Differential Regulation of Human Blood Dendritic Cell Subsets by IFNs

Abstract Based on the relative expression of CD11c and CD1a, we previously identified subsets of dendritic cells (DCs) or DC precursors in human peripheral blood. A CD1a+/CD11c+ population (CD11c+ DCs), also called myeloid DCs, is an immediate precursor of Langerhans cells, whereas a CD1a−/CD11c− population (CD11c− DCs), sometimes called lymphoid DCs but better known as plasmacytoid DCs, is composed of type I IFN (IFN-αβ)-producing cells.
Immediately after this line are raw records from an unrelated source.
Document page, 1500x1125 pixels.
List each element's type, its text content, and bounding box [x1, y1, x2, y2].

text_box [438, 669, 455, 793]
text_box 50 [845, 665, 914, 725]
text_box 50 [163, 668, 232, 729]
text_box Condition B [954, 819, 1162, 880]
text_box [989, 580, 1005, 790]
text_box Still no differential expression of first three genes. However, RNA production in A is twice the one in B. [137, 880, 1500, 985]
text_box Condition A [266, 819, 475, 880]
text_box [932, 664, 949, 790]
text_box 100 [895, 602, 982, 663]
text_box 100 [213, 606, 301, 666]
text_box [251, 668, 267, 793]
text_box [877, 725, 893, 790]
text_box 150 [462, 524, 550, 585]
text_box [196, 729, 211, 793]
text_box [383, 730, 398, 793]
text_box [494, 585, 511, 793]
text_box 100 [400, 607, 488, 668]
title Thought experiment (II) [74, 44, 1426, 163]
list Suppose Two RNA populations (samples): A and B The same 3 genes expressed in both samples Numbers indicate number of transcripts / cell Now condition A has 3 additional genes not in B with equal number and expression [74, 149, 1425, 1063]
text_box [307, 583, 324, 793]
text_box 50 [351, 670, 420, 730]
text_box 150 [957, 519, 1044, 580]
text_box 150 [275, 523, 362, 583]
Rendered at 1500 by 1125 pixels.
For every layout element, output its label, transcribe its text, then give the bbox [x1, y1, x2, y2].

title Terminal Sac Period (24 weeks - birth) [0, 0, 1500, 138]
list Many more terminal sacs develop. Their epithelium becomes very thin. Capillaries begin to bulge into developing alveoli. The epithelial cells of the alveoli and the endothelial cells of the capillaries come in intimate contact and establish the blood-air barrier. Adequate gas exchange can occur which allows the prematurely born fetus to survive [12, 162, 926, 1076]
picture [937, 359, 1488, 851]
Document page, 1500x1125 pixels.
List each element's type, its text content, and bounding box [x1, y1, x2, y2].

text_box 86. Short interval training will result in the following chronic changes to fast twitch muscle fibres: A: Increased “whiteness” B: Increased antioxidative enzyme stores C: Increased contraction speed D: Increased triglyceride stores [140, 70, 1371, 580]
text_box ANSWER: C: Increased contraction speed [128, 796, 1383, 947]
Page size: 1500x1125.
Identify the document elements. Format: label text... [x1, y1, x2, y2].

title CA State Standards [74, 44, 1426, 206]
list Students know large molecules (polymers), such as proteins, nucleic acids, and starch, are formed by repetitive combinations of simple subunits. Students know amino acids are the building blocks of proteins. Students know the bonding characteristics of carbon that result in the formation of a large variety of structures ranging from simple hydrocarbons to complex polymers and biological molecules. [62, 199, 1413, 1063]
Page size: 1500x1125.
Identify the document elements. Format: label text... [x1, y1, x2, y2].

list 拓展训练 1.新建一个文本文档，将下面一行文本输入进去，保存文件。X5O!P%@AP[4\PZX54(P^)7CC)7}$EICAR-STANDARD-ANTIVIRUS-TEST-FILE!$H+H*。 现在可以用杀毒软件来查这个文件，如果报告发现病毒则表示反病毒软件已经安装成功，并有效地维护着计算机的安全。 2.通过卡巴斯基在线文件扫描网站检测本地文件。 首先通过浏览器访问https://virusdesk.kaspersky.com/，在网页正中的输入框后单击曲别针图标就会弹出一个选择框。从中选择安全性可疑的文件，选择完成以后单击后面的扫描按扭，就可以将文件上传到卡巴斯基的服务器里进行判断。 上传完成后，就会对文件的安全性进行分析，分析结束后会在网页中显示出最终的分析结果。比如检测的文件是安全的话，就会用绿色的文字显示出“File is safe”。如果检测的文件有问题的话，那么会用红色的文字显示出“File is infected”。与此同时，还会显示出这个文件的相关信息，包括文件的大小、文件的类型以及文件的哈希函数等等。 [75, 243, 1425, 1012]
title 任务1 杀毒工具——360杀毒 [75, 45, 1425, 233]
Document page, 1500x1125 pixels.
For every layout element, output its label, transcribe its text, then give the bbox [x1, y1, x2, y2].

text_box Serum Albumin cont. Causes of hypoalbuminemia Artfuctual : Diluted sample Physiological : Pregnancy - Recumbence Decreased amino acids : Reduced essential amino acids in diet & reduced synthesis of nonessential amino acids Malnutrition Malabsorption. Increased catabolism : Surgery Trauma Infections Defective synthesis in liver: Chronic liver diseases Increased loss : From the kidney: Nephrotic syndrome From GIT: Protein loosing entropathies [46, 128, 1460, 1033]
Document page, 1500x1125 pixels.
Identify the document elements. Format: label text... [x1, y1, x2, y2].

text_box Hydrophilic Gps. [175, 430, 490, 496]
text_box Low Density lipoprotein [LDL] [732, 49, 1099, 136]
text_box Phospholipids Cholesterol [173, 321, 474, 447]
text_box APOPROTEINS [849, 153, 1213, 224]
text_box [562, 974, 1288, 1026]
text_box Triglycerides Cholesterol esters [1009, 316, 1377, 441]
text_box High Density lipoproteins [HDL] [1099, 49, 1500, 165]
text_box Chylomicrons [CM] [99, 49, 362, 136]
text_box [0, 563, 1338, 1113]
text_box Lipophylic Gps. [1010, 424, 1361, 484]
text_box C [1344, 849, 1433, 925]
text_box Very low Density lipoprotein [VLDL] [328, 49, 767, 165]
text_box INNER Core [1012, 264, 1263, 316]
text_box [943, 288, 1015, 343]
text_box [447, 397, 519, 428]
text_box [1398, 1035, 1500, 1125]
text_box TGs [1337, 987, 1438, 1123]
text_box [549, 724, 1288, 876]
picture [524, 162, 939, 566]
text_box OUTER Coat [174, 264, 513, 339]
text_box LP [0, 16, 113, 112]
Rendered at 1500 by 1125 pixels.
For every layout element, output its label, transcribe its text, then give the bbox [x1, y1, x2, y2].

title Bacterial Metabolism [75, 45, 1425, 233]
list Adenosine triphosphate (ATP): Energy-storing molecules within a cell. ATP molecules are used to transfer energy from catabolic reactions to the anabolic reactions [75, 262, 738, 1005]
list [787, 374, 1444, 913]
Here, we investigate the effects of IFN-αβ and IFN-γ as well as other cytokines on CD11c+ and CD11c− DC subsets, directly isolated from the peripheral blood, instead of in vitro-generated DCs. IFN-γ and IFN-α, rather than GM-CSF, were the most potent cytokines for enhancing the maturation of CD11c+ DCs. Incubation of CD11c+ DCs with IFN-γ also resulted in increased IL-12 production, and this IL-12 allowed DCs to increase Th1 responses by alloreactive T cells. In contrast, IFN-α did not induce IL-12 but, rather, augmented IL-10 production. IFN-α-primed matured CD11c+ DCs induced IL-10-producing regulatory T cells; however, this process was independent of the DC-derived IL-10. On the other hand, IFN-α by itself neither matured CD11c− DCs nor altered the polarization of responding T cells, although this cytokine was a potent survival factor for CD11c− DCs. Unlike IFN-α, IL-3 was a potent survival factor and induced the maturation of CD11c− DCs. The IL-3-primed CD11c− DCs activated T cells to produce IL-10, IFN-γ, and IL-4. Thus, CD11c+ and CD11c− DC subsets play distinct roles in the cytokine network, especially their responses to IFNs.